§ **Supplied text**
#####
Fork me on GitHub
#announcements
<
2022-04-12
>
practicalli-johnny15:04:37

https://github.com/practicalli/clojure-deps-edn user level aliases for Clojure CLI - library version updates and a few removals • Removed :deps from configuration to avoid over-riding version from install of Clojure CLI • Removed :inspect/rebl (alias is commented) after deprecating 6 months ago • GitHub action .github/workflows/lint-with-clj-kondo.yml updated to clj-kondo version 2022.04.08 • Update library versions using clojure -T:search/outated > command (see https://github.com/practicalli/clojure-deps-edn/blob/live/CHANGELOG.org for details)

practicalli 4
🎉 2
chrisn18:04:57

Introducing https://github.com/cnuernber/charred - fast json/csv encode and decode. This library finalizes my research into csv and json parsing and is a complete drop-in replacement for clojure.data.csv and clojure.data.json. Same API, much better (5-10x) performance. This library gets as good performance for those tasks as anything on the JVM and avoids the jackson hairball entirely. You can find my previous post on fast csv parsing for the reasons why the system is fast or just read the source code. All the files are pretty short. I moved the code from dtype-next into a stand-alone library and added encoding (writing) to the mix so you don't need any other dependencies. Finally this library has the same conformance suite as the libraries it replaces so you can feel at least somewhat confident it will handle your data with respect. Enjoy :-)

wow 29
🎉 42
💯 21
⏱️ 4
clojure-spin 11
gratitude 4
❤️ 6
4
seancorfield18:04:02

I'm curious why org.clojure/tools.logging {:mvn/version "1.2.4"} is a dependency of it?

chrisn18:04:19

Because it uses an offline thread to do blocking reads and sometimes that thread may log depending on the situation.

chrisn19:04:08

I love tools.logging, btw. Far and away the best logging framework IMO. The whole zero dependencies thing is extremely helpful when it comes to logging systems.

1
👍 4
borkdude19:04:46

I and some other people are looking to extend the tools.logging approach to more libraries like JSON and http clients here: https://github.com/clj-easy/tools.misc Feedback is welcome on that!
#####
§ **Given information**
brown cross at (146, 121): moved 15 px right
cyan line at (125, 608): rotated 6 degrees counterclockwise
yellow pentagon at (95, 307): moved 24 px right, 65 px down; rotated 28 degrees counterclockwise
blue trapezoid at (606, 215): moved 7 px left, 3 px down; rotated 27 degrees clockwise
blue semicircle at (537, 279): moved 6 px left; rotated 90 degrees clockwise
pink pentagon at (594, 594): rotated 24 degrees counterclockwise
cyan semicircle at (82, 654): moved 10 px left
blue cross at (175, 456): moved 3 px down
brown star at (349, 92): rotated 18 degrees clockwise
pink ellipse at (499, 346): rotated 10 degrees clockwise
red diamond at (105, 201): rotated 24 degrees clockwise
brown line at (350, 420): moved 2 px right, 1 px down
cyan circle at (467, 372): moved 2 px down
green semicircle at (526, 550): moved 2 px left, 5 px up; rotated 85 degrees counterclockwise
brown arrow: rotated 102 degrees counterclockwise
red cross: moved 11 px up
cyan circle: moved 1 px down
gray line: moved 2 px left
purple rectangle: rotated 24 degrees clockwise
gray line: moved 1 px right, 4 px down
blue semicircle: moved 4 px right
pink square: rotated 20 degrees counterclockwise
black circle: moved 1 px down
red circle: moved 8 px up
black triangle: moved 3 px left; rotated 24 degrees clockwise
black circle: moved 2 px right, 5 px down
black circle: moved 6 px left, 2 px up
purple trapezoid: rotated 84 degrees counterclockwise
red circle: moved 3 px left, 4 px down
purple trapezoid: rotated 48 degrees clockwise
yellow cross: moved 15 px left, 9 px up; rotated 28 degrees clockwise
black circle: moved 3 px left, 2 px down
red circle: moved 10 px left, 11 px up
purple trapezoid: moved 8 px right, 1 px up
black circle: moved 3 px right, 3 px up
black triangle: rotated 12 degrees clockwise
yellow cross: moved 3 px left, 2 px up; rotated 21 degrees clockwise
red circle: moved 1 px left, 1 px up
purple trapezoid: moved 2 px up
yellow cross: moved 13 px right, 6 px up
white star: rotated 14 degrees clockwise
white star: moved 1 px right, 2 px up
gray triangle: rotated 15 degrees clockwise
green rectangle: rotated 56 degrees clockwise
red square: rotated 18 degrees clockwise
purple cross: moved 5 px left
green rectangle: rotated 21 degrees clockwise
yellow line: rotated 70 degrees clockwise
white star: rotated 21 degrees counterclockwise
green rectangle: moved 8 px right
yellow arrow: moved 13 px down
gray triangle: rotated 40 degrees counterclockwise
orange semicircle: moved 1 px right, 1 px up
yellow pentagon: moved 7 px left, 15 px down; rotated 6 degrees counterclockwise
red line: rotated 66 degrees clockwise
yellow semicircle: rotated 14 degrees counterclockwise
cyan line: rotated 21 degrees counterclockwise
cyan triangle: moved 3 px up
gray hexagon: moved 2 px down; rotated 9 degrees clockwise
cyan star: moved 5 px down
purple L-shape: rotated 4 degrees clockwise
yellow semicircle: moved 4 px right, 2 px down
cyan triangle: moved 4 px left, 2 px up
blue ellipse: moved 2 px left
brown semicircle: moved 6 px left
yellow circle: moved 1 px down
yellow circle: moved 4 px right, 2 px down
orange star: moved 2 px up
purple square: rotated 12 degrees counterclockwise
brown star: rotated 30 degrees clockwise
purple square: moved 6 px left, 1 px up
#####
§ **Written tasks**
(a) Print the stretch of the Clojure announcements thread from "I'm curious why" through "on the situation.".
(b) Carry on the Clojure announcements thread from its final post.

§ **Expected answers**
(a)
I'm curious why org.clojure/tools.logging {:mvn/version "1.2.4"} is a dependency of it?

chrisn18:04:19

Because it uses an offline thread to do blocking reads and sometimes that thread may log depending on the situation.

(b)
☝️ 6
❤️ 3
Kelvin19:04:11

Do you happen to have benchmarks, especially against Jackson-based libraries? (I know you've discussed your findings with the community, but would be nice to have results in one place.)

Kelvin19:04:21

I see. So was Charred extracted from the larger dtype-next library?

chrisn19:04:35

Yes - and I added writing the formats efficiently. I thought it would be more palatable to many people if the library was small and exact and had more minimal deps. dtype-next is specifically targetted towards HPC and thus it has somewhat more dependencies and many dependencies unrelated to reading or writing csv and json data.

👍 2
chrisn19:04:00

I guess additionally I feel like charred is a good library to learn techniques from as it is precisely targetted. dtype is a bit of a battleship.

4
kennytilton19:04:32

on the name.

domparry19:04:11

I am unreasonably excited about this.

domparry19:04:15

It's going to be great to get rid of Jackson dependencies for my etl pipelines. Thanks so much Chris.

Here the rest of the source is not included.